Thread: vector calculus - vector feilds

find the gradient vector feild ∇f of f and sketch it

f(x,y) = sqrt(x^2 +y^2)

Originally Posted by oohaysomeone

find the gradient vector feild ∇f of f and sketch it

f(x,y) = sqrt(x^2 +y^2)

Do you know the definition of ∇f? Where is your impediment in applying it?

to find the gradient, i think i have to follow this formula:

∇f (x,y) = (fx, fy)

i think the first order partial derivitives will then be:

dF/dx = (1/2) * 2x * (x^2 + y^2)^(-1/2) = x * (x^2 + y^2)^(-1/2)
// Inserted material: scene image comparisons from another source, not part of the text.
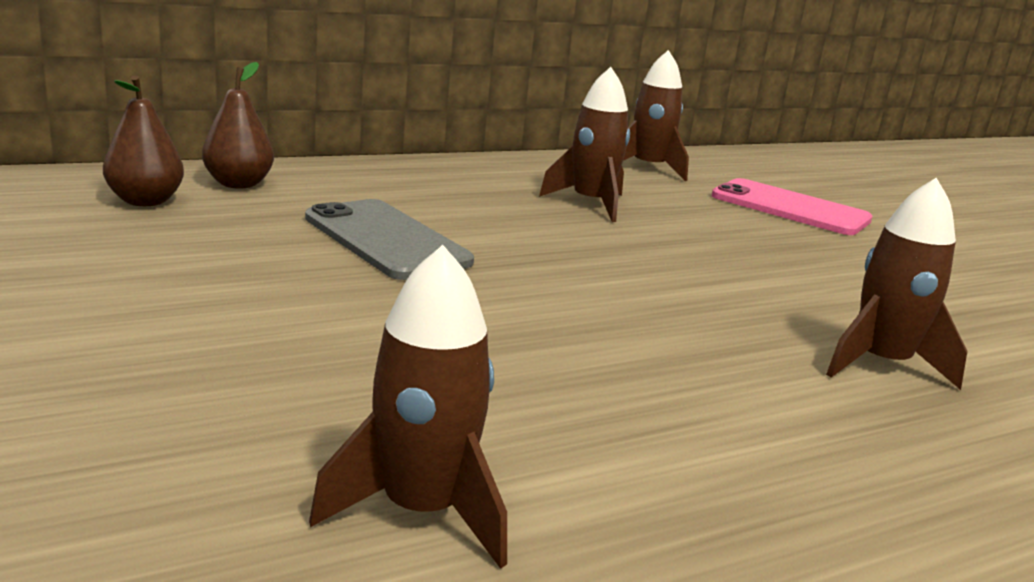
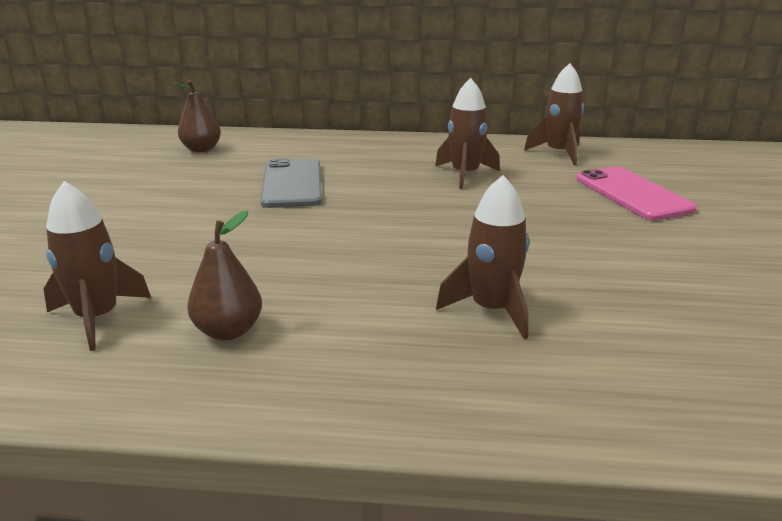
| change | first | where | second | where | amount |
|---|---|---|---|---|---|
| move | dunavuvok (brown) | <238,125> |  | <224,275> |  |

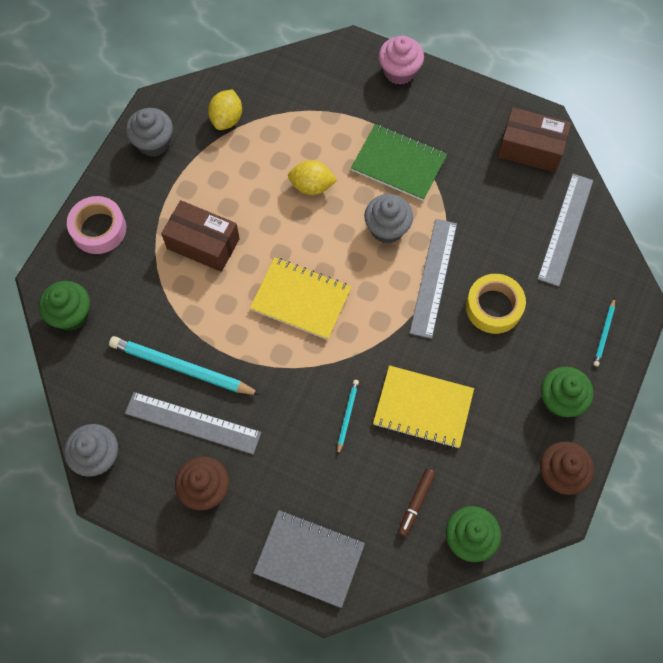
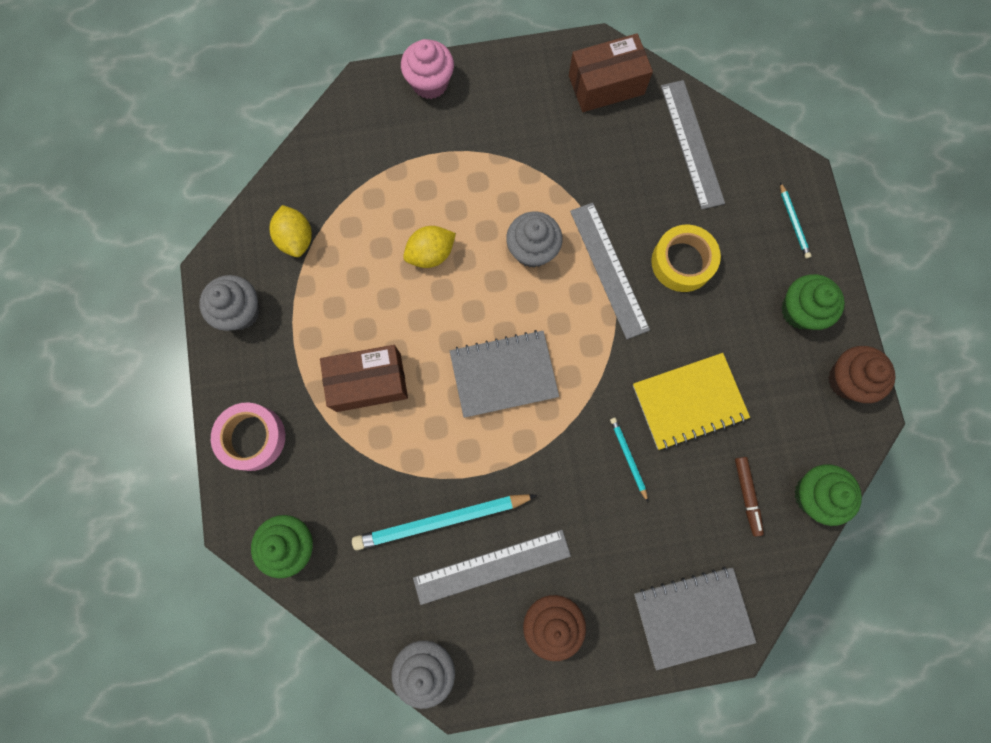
| change | first | where | second | where | amount |
|---|---|---|---|---|---|
| delete | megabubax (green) | <399,162> |  |  |  |
| recolor | megabubax (yellow) | <300,298> | megabubax (grey) | <504,374> |  |

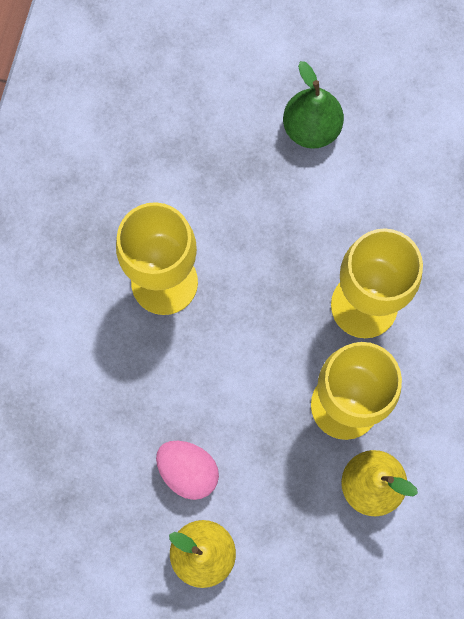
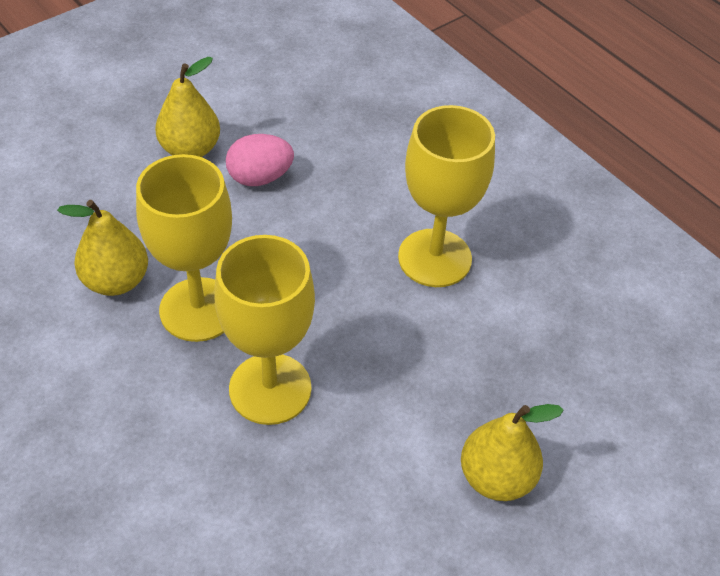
| change | first | where | second | where | amount |
|---|---|---|---|---|---|
| recolor | dunavuvok (green) | <313,105> | dunavuvok (yellow) | <512,452> |  |

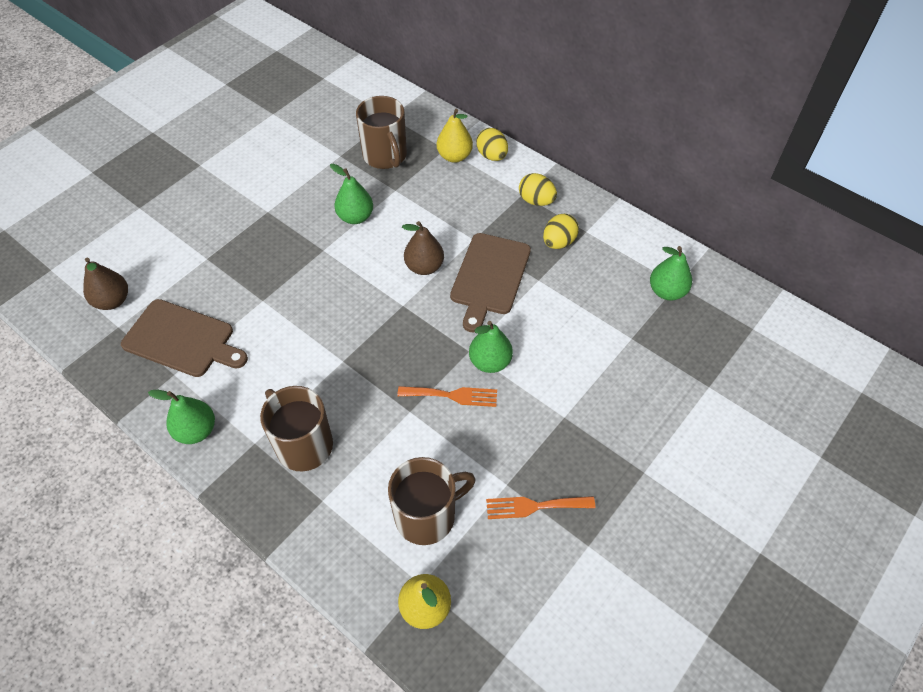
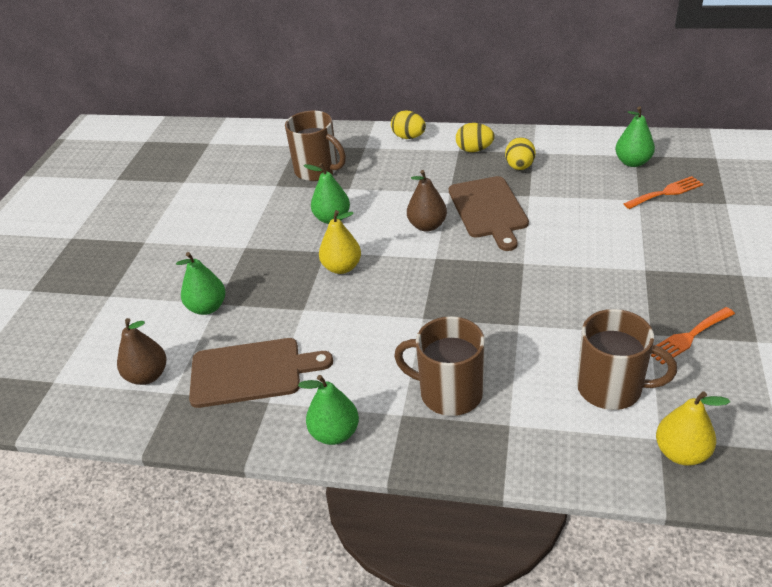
| change | first | where | second | where | amount |
|---|---|---|---|---|---|
| move | dunavuvok (yellow) | <455,136> |  | <340,242> |  |
| move | dunavuvok (green) | <491,347> |  | <201,283> |  |
| move | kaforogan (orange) | <447,396> |  | <663,192> |  |
| rotate | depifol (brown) | <432,501> |  | <627,359> | 75 degrees clockwise |

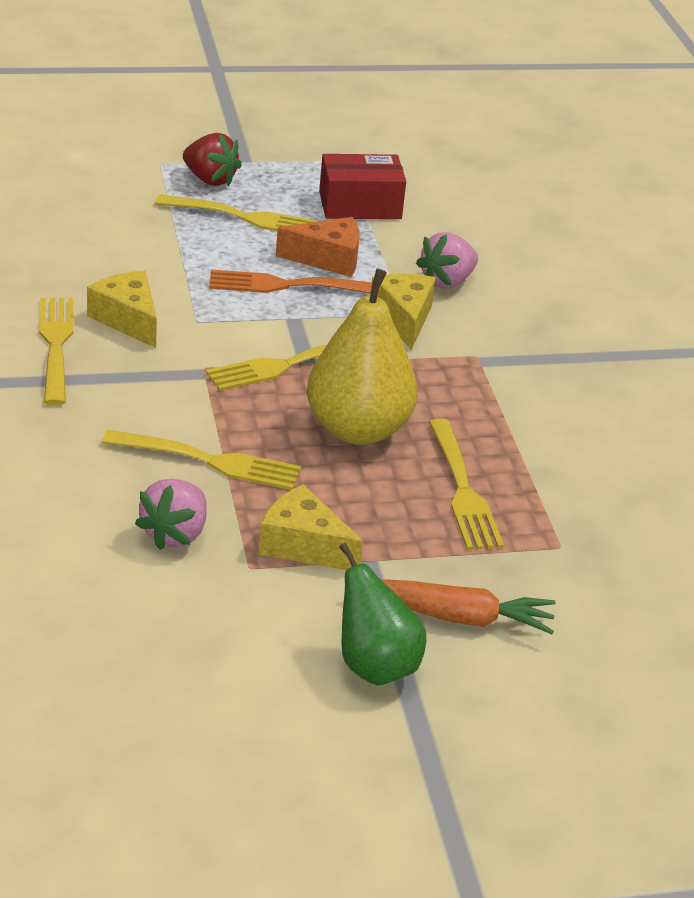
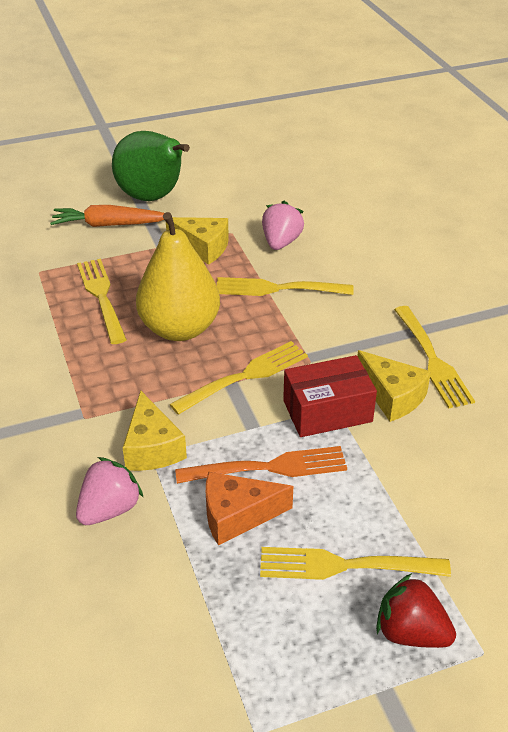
| change | first | where | second | where | amount |
|---|---|---|---|---|---|
| move | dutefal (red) | <362,186> |  | <330,396> |  |
| resize | dunavuvok (green) | <382,614> |  | <151,166> | x1.51 |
dF/dy = (1/2) * 2y * (x^2 + y^2)^(-1/2) = y * (x^2 + y^2)^(-1/2)

is this right? what step would i take next and how would i sketch this?

Originally Posted by oohaysomeone

to find the gradient, i think i have to follow this formula:

∇f (x,y) = (fx, fy)

i think the first order partial derivitives will then be:

dF/dx = (1/2) * 2x * (x^2 + y^2)^(-1/2) = x * (x^2 + y^2)^(-1/2)

dF/dy = (1/2) * 2y * (x^2 + y^2)^(-1/2) = y * (x^2 + y^2)^(-1/2)

is this right? what step would i take next and how would i sketch this?

You've more or less done it. To draw the vector field, you're probably expected to substitute values of x and y and then draw a small directed line segment at that point. I'm sure your textbook or notes will have examples.